London (CNN)They are two patriotic songs that, for decades, have been a staple of the final extravaganza in the "Proms" series of classical music concerts that bookends the British summer.
Britain's latest culture war is about a classical concert. Critics say racial justice is a bigger issue
But this year, "Land of Hope and Glory" and "Rule, Britannia!" are at the center of a toxic culture-war debate that many say is distracting from the country's real problems with systemic racism.
Fury erupted when a newspaper claimed that the BBC, which organizes and broadcasts the event, was planning to replace the anthems out of concerns that the songs' lyrics -- which laud the country's past glories -- might be out of place in an age of historical reckoning.
The BBC's subsequent announcement that the "Last Night of the Proms" event on September 12 would feature orchestral versions of the songs, without the contentious lyrics, has done little to dampen the furor from critics who claim that too much ground is being ceded to "politically correct" agitators. Government ministers, including Prime Minister Boris Johnson, waded in to express outrage.
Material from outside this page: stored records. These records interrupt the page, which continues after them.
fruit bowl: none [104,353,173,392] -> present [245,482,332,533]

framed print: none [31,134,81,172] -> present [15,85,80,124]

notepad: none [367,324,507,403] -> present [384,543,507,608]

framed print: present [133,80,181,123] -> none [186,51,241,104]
"I think it's time that we stopped our cringing embarrassment about our history, about our traditions and about our culture, and we stop this general bout of self-recrimination and wetness," said Johnson, who has repeatedly been accused of stoking divisions that emerged from Brexit.
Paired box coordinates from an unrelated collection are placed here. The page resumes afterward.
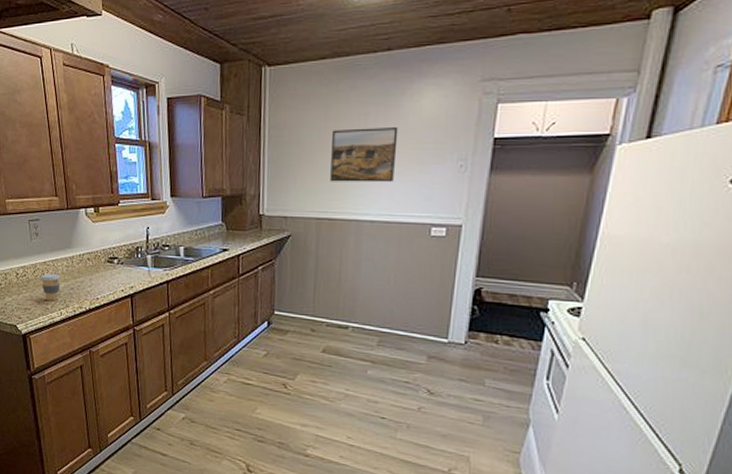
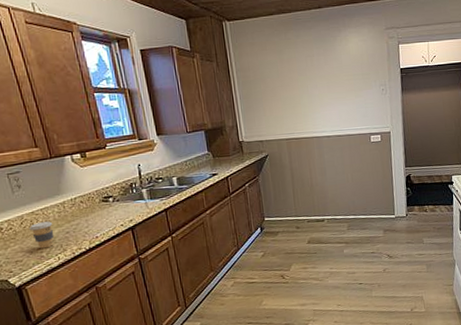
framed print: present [330,128,399,183] -> none [288,65,339,110]

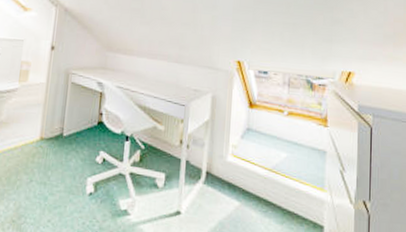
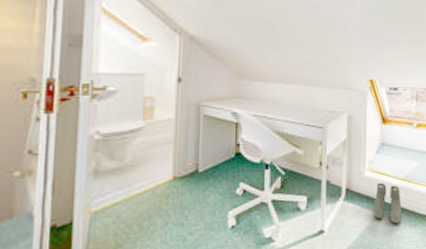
boots: none [235,170,267,218] -> present [373,182,402,224]

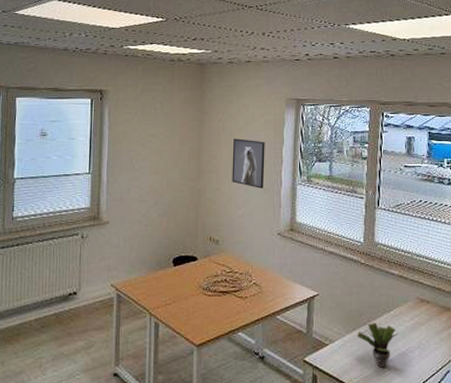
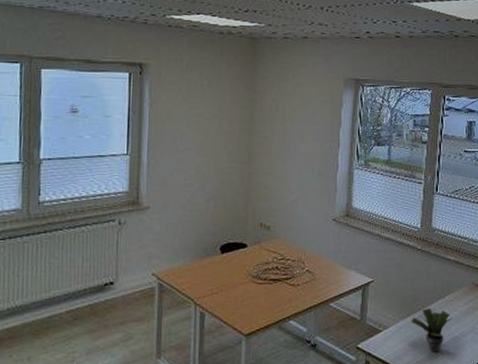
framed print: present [232,138,265,188] -> none [285,119,321,173]

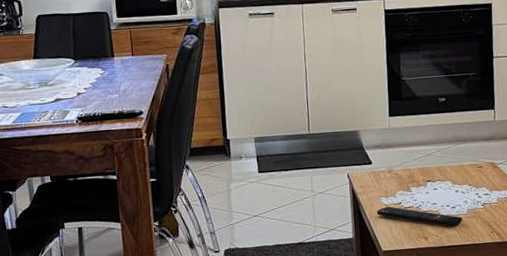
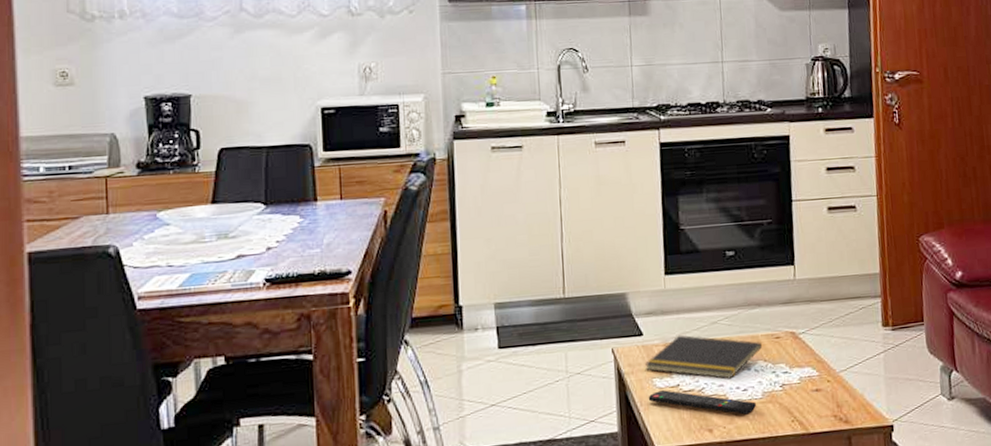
notepad: none [373,164,468,199] -> present [644,335,763,379]

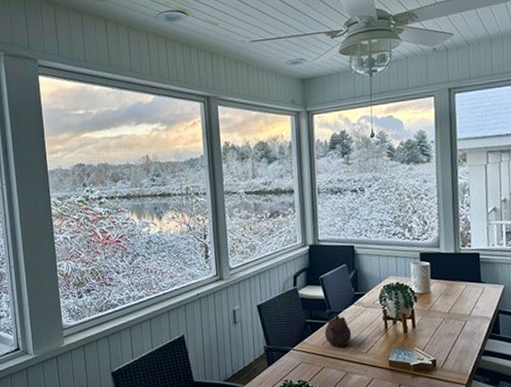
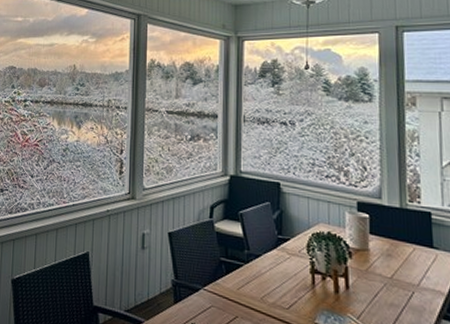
teapot: present [325,314,352,348] -> none [241,257,272,297]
Culture Secretary Oliver Dowden tweeted that he had raised the "concerns of many" with the BBC, which is funded by a compulsory license fee, while Business Secretary Alok Sharma told Sky News he "would like to see the lyrics sung."
But anti-racism campaigners, academics and political commentators said the condemnation of the BBC -- already under fire from the Conservative Party over its alleged liberal bias -- from government MPs and right-wing newspapers was disingenuous.
"You hid from accountability on Covid deaths and made not a single statement on the A-level [high school exams] fiasco. But on the proms you're hard. Big guy," author Nesrine Malik tweeted at Johnson.